But in this case, the theology isn't even playing by the rules it has laid out for itself. It's full of contradictions and cases against itself.
You seem to be assuming that ancient, biblical literature should work like what we recognize as "fiction". This suggests in the first place that there are common conventions in place that permit us to recognize clearly that the biblical literature is fiction.

What literary elements make clear to you that "fiction" is the best genre classification for these texts?

Quote:
Originally Posted by Daradon View Post
In the movie example, the Bible would be a crappy movie full of contradictions and continuity errors. It would be a summer blockbuster that flops because IT MAKES NO SENSE. Even in it's own rules. Even if you start out by believing that yes, it's possible god may exist, yes it's possible that someone may rise from the dead, so you can enjoy the movie one ends up feeling cheated because it doesn't play by the rules it outlined.
So what are the rules?

Of course the Bible makes no sense if presume to interpret it like a movie, any more than if we understood the Star Wars Trilogy as a blueprint for inter-galactic trade relations!

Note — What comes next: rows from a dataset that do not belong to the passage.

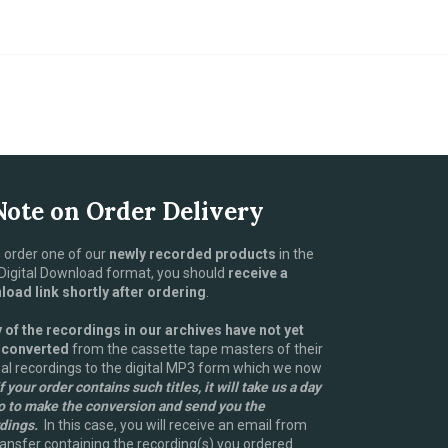
Note on Order Delivery
u order one of our
newly recorded products
in the
igital Download format, you should
receive a
oad link shortly after ordering
.
of the recordings in our archives have not yet
 converted
from the cassette tape masters of their
nal recordings to the digital MP3 form which we now
f your order contains such titles, it will take us a day
o to make the conversion and send you the
dings.
In this case, you will receive an email from
nsfer containing the recording(s) you ordered.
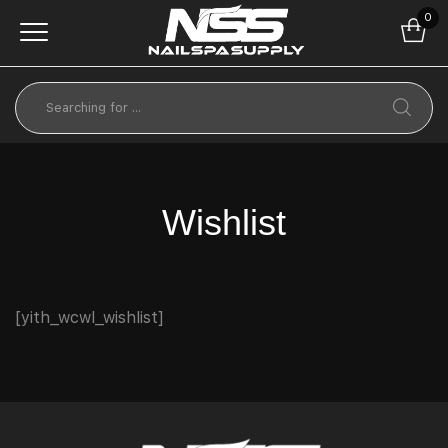
0
Wishlist
[yith_wcwl_wishlist]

It is a mistake to approach the Bible and to expect internal consistency or continuity, simply because these are matters that were rather superficial and unimportant in practically all ancient literature. We can fault the Church for imposing rules that imply continuity, but these fail to properly understand and to engage with the biblical literature on its own terms. The biblical authors simply did not share the same concerns for narrative or philosophical coherence, because none of them proposed and undertook to write a "Bible". A huge number of the stories, rules, songs and poems in the Bible were discrete and loosely connected, independent, literary products, that were brought together on the unifying principle that they are some way or another connected to varying ideas about God.